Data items
• • • • •
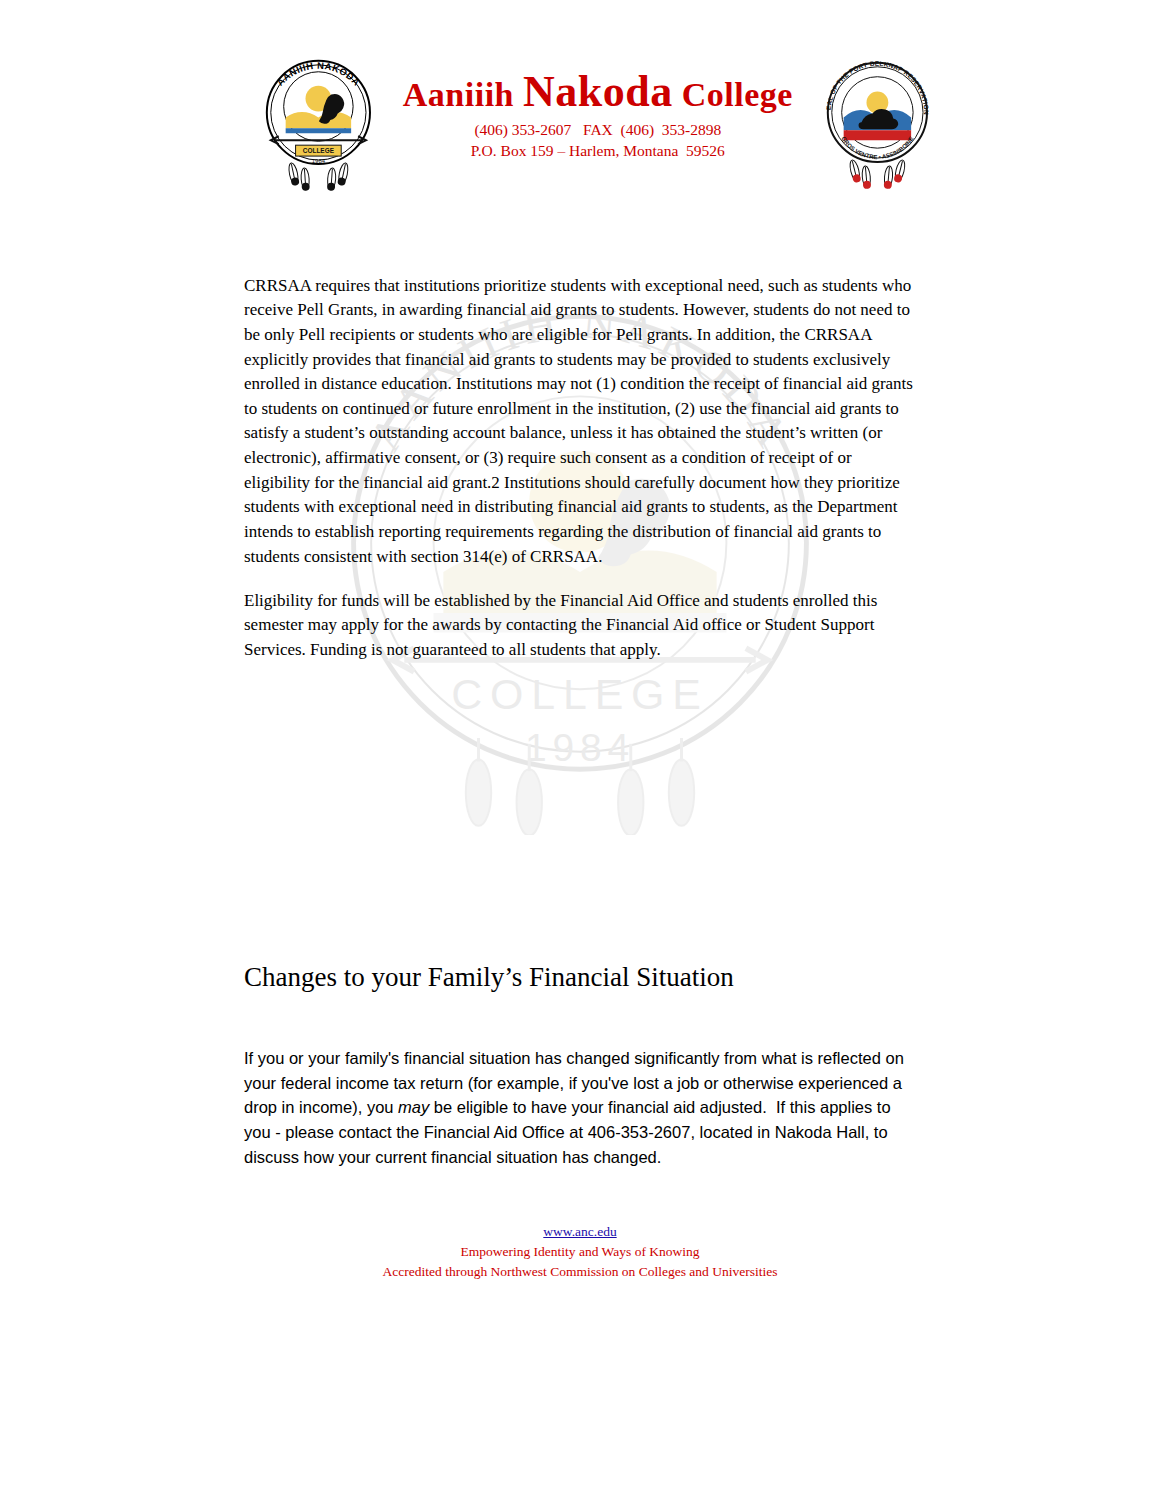AANIIIH NAKODA COLLEGE 1984
AANIIIH NAKODA COLLEGE 1984
Aaniiih Nakoda College
(406) 353-2607 FAX (406) 353-2898
P.O. Box 159 – Harlem, Montana 59526
SEAL OF THE FORT BELKNAP RESERVATION GROS VENTRE • ASSINIBOINE
CRRSAA requires that institutions prioritize students with exceptional need, such as students who receive Pell Grants, in awarding financial aid grants to students. However, students do not need to be only Pell recipients or students who are eligible for Pell grants. In addition, the CRRSAA explicitly provides that financial aid grants to students may be provided to students exclusively enrolled in distance education. Institutions may not (1) condition the receipt of financial aid grants to students on continued or future enrollment in the institution, (2) use the financial aid grants to satisfy a student’s outstanding account balance, unless it has obtained the student’s written (or electronic), affirmative consent, or (3) require such consent as a condition of receipt of or eligibility for the financial aid grant.2 Institutions should carefully document how they prioritize students with exceptional need in distributing financial aid grants to students, as the Department intends to establish reporting requirements regarding the distribution of financial aid grants to students consistent with section 314(e) of CRRSAA.
Eligibility for funds will be established by the Financial Aid Office and students enrolled this semester may apply for the awards by contacting the Financial Aid office or Student Support Services. Funding is not guaranteed to all students that apply.
Changes to your Family’s Financial Situation
If you or your family's financial situation has changed significantly from what is reflected on your federal income tax return (for example, if you've lost a job or otherwise experienced a drop in income), you may be eligible to have your financial aid adjusted. If this applies to you - please contact the Financial Aid Office at 406-353-2607, located in Nakoda Hall, to discuss how your current financial situation has changed.
www.anc.edu
Empowering Identity and Ways of Knowing
Accredited through Northwest Commission on Colleges and Universities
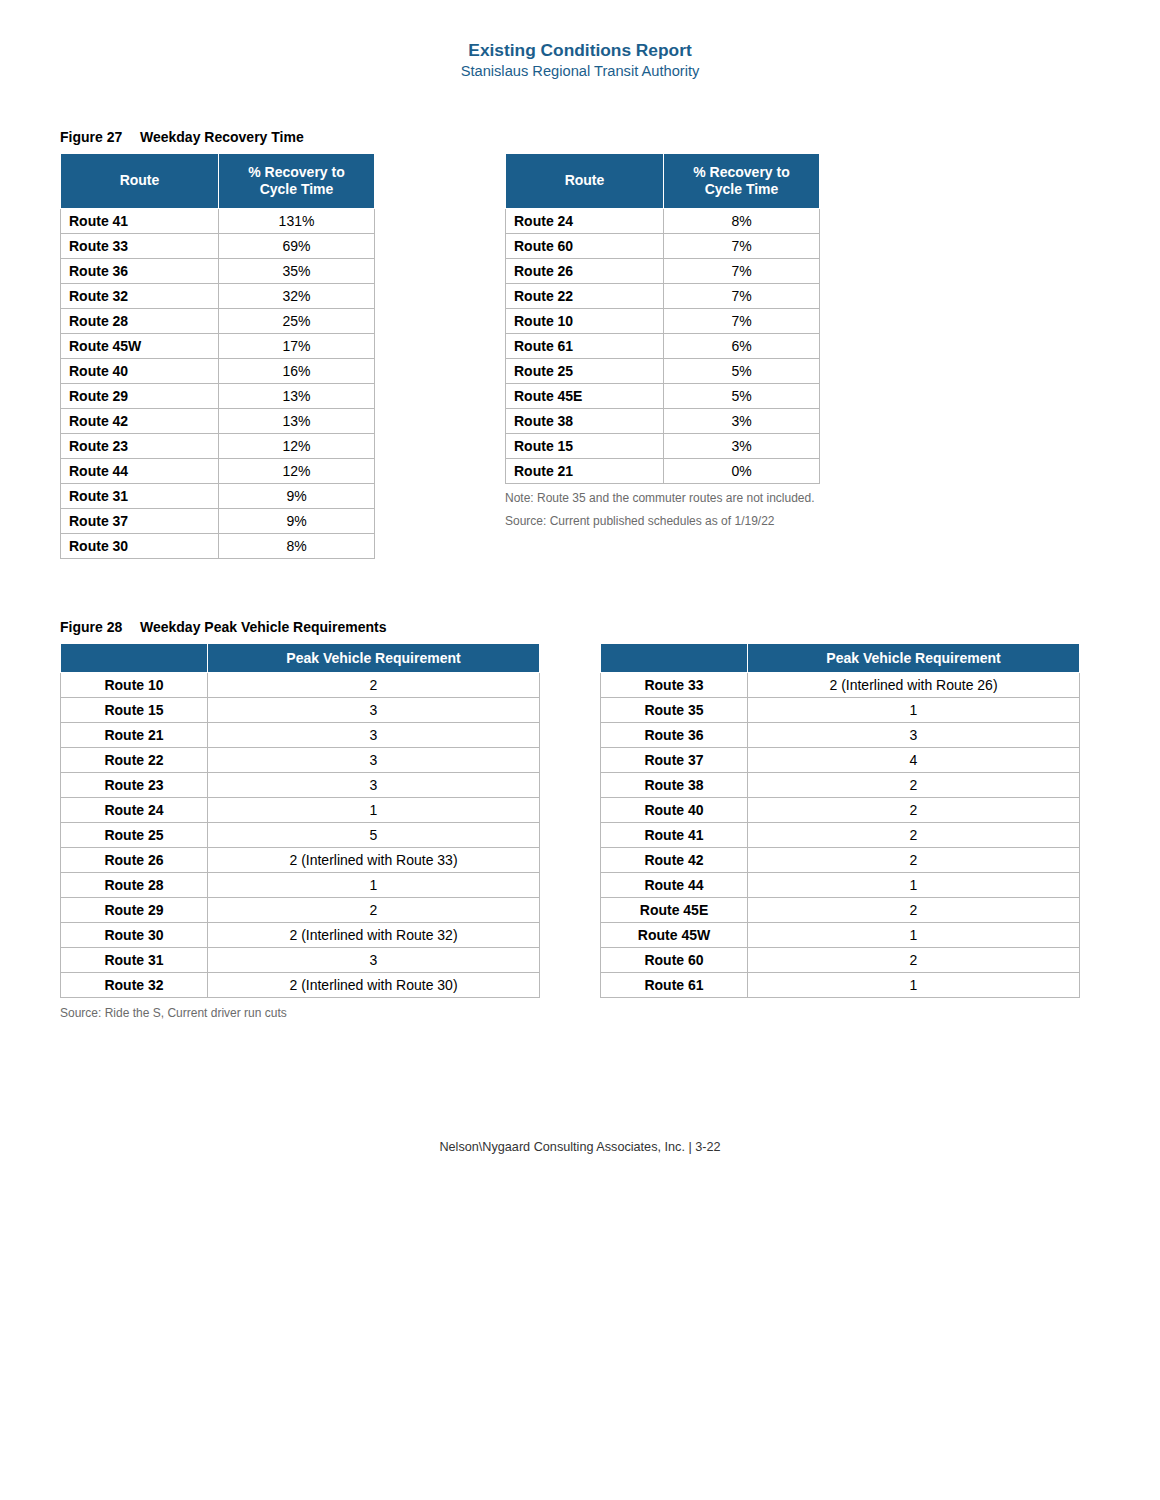Existing Conditions Report
Stanislaus Regional Transit Authority
Figure 27 Weekday Recovery Time
| Route | % Recovery to Cycle Time |
| --- | --- |
| Route 41 | 131% |
| Route 33 | 69% |
| Route 36 | 35% |
| Route 32 | 32% |
| Route 28 | 25% |
| Route 45W | 17% |
| Route 40 | 16% |
| Route 29 | 13% |
| Route 42 | 13% |
| Route 23 | 12% |
| Route 44 | 12% |
| Route 31 | 9% |
| Route 37 | 9% |
| Route 30 | 8% |
| Route | % Recovery to Cycle Time |
| --- | --- |
| Route 24 | 8% |
| Route 60 | 7% |
| Route 26 | 7% |
| Route 22 | 7% |
| Route 10 | 7% |
| Route 61 | 6% |
| Route 25 | 5% |
| Route 45E | 5% |
| Route 38 | 3% |
| Route 15 | 3% |
| Route 21 | 0% |
Note: Route 35 and the commuter routes are not included.
Source: Current published schedules as of 1/19/22
Figure 28 Weekday Peak Vehicle Requirements
| | Peak Vehicle Requirement |
| --- | --- |
| Route 10 | 2 |
| Route 15 | 3 |
| Route 21 | 3 |
| Route 22 | 3 |
| Route 23 | 3 |
| Route 24 | 1 |
| Route 25 | 5 |
| Route 26 | 2 (Interlined with Route 33) |
| Route 28 | 1 |
| Route 29 | 2 |
| Route 30 | 2 (Interlined with Route 32) |
| Route 31 | 3 |
| Route 32 | 2 (Interlined with Route 30) |
| | Peak Vehicle Requirement |
| --- | --- |
| Route 33 | 2 (Interlined with Route 26) |
| Route 35 | 1 |
| Route 36 | 3 |
| Route 37 | 4 |
| Route 38 | 2 |
| Route 40 | 2 |
| Route 41 | 2 |
| Route 42 | 2 |
| Route 44 | 1 |
| Route 45E | 2 |
| Route 45W | 1 |
| Route 60 | 2 |
| Route 61 | 1 |
Source: Ride the S, Current driver run cuts
Nelson\Nygaard Consulting Associates, Inc. | 3-22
• • • • •
**WHAT IS EXPECTED:** Could you copy every record exactly, without the pictures?

**RESPONSE TO THE TASK:**
AANIIIH NAKODA COLLEGE 1984
AANIIIH NAKODA COLLEGE 1984
Aaniiih Nakoda College
(406) 353-2607 FAX (406) 353-2898
P.O. Box 159 – Harlem, Montana 59526
SEAL OF THE FORT BELKNAP RESERVATION GROS VENTRE • ASSINIBOINE
CRRSAA requires that institutions prioritize students with exceptional need, such as students who receive Pell Grants, in awarding financial aid grants to students. However, students do not need to be only Pell recipients or students who are eligible for Pell grants. In addition, the CRRSAA explicitly provides that financial aid grants to students may be provided to students exclusively enrolled in distance education. Institutions may not (1) condition the receipt of financial aid grants to students on continued or future enrollment in the institution, (2) use the financial aid grants to satisfy a student’s outstanding account balance, unless it has obtained the student’s written (or electronic), affirmative consent, or (3) require such consent as a condition of receipt of or eligibility for the financial aid grant.2 Institutions should carefully document how they prioritize students with exceptional need in distributing financial aid grants to students, as the Department intends to establish reporting requirements regarding the distribution of financial aid grants to students consistent with section 314(e) of CRRSAA.
Eligibility for funds will be established by the Financial Aid Office and students enrolled this semester may apply for the awards by contacting the Financial Aid office or Student Support Services. Funding is not guaranteed to all students that apply.
Changes to your Family’s Financial Situation
If you or your family's financial situation has changed significantly from what is reflected on your federal income tax return (for example, if you've lost a job or otherwise experienced a drop in income), you may be eligible to have your financial aid adjusted. If this applies to you - please contact the Financial Aid Office at 406-353-2607, located in Nakoda Hall, to discuss how your current financial situation has changed.
www.anc.edu
Empowering Identity and Ways of Knowing
Accredited through Northwest Commission on Colleges and Universities
Existing Conditions Report
Stanislaus Regional Transit Authority
Figure 27 Weekday Recovery Time
| Route | % Recovery to Cycle Time |
| --- | --- |
| Route 41 | 131% |
| Route 33 | 69% |
| Route 36 | 35% |
| Route 32 | 32% |
| Route 28 | 25% |
| Route 45W | 17% |
| Route 40 | 16% |
| Route 29 | 13% |
| Route 42 | 13% |
| Route 23 | 12% |
| Route 44 | 12% |
| Route 31 | 9% |
| Route 37 | 9% |
| Route 30 | 8% |
| Route | % Recovery to Cycle Time |
| --- | --- |
| Route 24 | 8% |
| Route 60 | 7% |
| Route 26 | 7% |
| Route 22 | 7% |
| Route 10 | 7% |
| Route 61 | 6% |
| Route 25 | 5% |
| Route 45E | 5% |
| Route 38 | 3% |
| Route 15 | 3% |
| Route 21 | 0% |
Note: Route 35 and the commuter routes are not included.
Source: Current published schedules as of 1/19/22
Figure 28 Weekday Peak Vehicle Requirements
| | Peak Vehicle Requirement |
| --- | --- |
| Route 10 | 2 |
| Route 15 | 3 |
| Route 21 | 3 |
| Route 22 | 3 |
| Route 23 | 3 |
| Route 24 | 1 |
| Route 25 | 5 |
| Route 26 | 2 (Interlined with Route 33) |
| Route 28 | 1 |
| Route 29 | 2 |
| Route 30 | 2 (Interlined with Route 32) |
| Route 31 | 3 |
| Route 32 | 2 (Interlined with Route 30) |
| | Peak Vehicle Requirement |
| --- | --- |
| Route 33 | 2 (Interlined with Route 26) |
| Route 35 | 1 |
| Route 36 | 3 |
| Route 37 | 4 |
| Route 38 | 2 |
| Route 40 | 2 |
| Route 41 | 2 |
| Route 42 | 2 |
| Route 44 | 1 |
| Route 45E | 2 |
| Route 45W | 1 |
| Route 60 | 2 |
| Route 61 | 1 |
Source: Ride the S, Current driver run cuts
Nelson\Nygaard Consulting Associates, Inc. | 3-22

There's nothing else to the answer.